• **WHAT THE TASK ASKS**
Reproduce the data from the line containing "Odjeljenje za privredu i finansije" through the line containing "ar Sway om draait.", substituting "Odsjek" for every occurrence of "Odjeljenje" and keeping everything else the same.

Records from a collection
· · · · ·

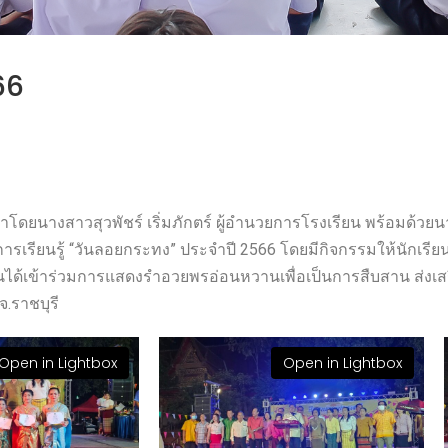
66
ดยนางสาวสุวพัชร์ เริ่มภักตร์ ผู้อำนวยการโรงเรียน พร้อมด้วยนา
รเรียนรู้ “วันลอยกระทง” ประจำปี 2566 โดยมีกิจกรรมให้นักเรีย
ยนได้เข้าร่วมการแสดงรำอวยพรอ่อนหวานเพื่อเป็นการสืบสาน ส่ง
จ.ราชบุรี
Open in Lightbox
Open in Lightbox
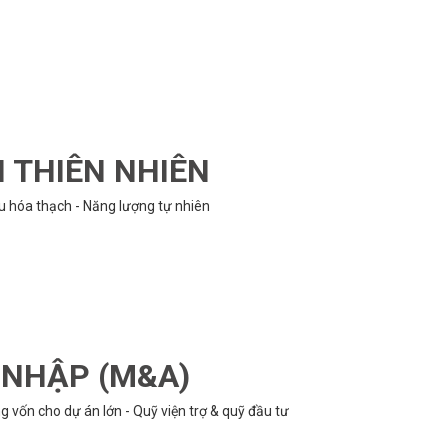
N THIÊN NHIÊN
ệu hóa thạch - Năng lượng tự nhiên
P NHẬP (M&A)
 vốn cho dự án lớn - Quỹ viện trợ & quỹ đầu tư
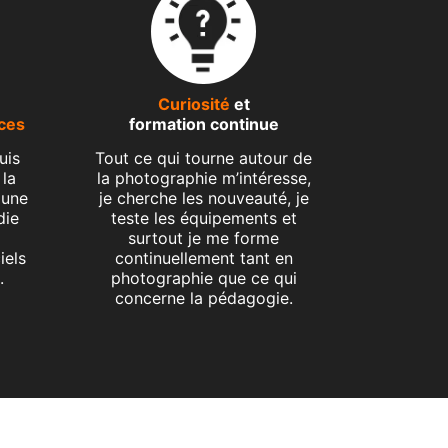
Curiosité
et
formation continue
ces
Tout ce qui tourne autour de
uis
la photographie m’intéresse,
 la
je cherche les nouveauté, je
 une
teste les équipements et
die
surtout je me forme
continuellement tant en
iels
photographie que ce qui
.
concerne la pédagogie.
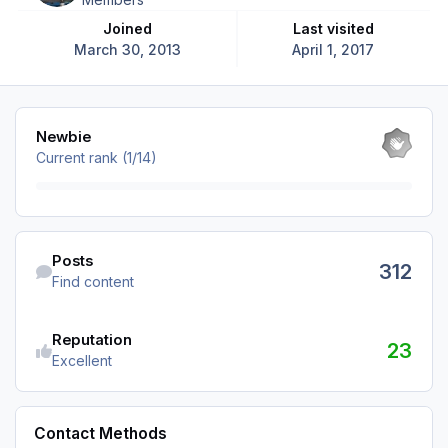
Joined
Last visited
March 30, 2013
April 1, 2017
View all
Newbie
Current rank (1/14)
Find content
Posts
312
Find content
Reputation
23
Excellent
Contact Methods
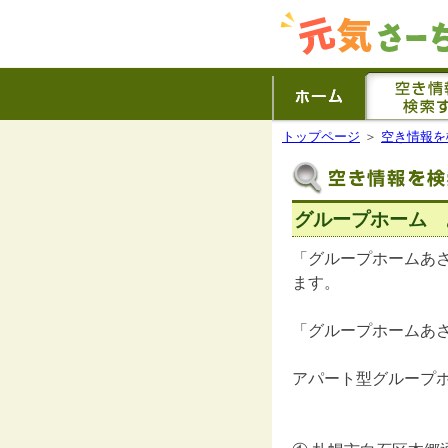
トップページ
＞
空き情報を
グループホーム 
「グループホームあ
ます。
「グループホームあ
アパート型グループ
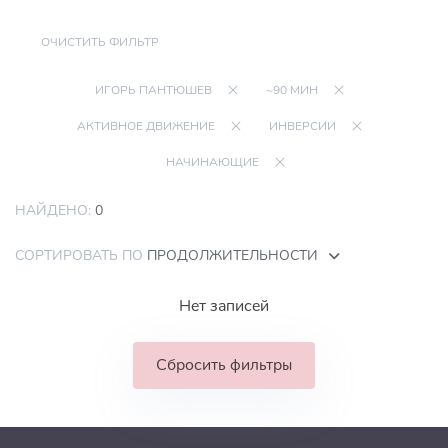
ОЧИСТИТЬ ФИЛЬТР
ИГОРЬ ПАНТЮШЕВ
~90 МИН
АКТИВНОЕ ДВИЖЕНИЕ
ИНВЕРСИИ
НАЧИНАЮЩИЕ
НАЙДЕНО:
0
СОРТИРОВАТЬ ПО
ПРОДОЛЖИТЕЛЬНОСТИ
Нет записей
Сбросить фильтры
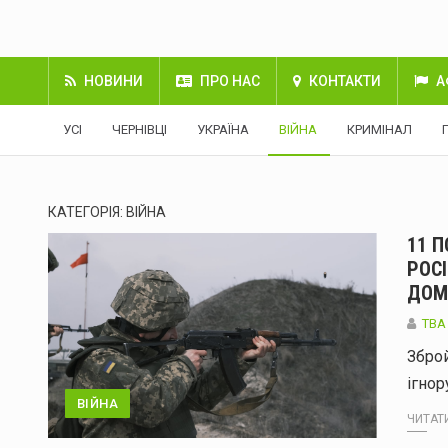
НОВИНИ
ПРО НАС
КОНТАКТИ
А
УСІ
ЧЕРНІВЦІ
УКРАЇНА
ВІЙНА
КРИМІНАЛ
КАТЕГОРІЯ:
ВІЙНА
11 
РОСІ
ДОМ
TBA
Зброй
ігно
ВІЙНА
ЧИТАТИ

· · · · ·

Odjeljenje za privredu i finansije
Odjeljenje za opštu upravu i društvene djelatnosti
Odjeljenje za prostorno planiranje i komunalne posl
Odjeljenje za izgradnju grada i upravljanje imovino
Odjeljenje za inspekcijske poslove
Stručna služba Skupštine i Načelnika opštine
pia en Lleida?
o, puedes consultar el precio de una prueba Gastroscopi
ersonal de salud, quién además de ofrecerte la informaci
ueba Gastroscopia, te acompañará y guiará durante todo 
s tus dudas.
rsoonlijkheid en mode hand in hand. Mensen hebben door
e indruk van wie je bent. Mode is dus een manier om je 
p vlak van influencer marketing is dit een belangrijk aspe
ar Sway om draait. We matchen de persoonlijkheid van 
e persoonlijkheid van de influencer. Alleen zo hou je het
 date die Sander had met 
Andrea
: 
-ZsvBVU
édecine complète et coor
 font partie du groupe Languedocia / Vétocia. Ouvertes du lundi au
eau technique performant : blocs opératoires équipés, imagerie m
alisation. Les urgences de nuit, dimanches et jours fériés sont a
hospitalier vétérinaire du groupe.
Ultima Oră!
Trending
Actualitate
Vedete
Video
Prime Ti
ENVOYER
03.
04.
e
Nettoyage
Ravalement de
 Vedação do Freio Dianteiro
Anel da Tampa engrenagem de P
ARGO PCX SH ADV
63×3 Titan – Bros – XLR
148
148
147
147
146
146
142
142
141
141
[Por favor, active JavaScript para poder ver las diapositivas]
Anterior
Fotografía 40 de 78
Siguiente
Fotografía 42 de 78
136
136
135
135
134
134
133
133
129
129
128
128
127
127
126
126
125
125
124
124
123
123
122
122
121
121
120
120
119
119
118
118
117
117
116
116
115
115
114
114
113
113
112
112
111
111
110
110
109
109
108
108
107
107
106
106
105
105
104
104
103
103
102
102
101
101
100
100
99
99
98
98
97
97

· · · · ·

• **EXERCISE RESULT**
Odsjek za privredu i finansije
Odsjek za opštu upravu i društvene djelatnosti
Odsjek za prostorno planiranje i komunalne posl
Odsjek za izgradnju grada i upravljanje imovino
Odsjek za inspekcijske poslove
Stručna služba Skupštine i Načelnika opštine
pia en Lleida?
o, puedes consultar el precio de una prueba Gastroscopi
ersonal de salud, quién además de ofrecerte la informaci
ueba Gastroscopia, te acompañará y guiará durante todo 
s tus dudas.
rsoonlijkheid en mode hand in hand. Mensen hebben door
e indruk van wie je bent. Mode is dus een manier om je 
p vlak van influencer marketing is dit een belangrijk aspe
ar Sway om draait. We matchen de persoonlijkheid van 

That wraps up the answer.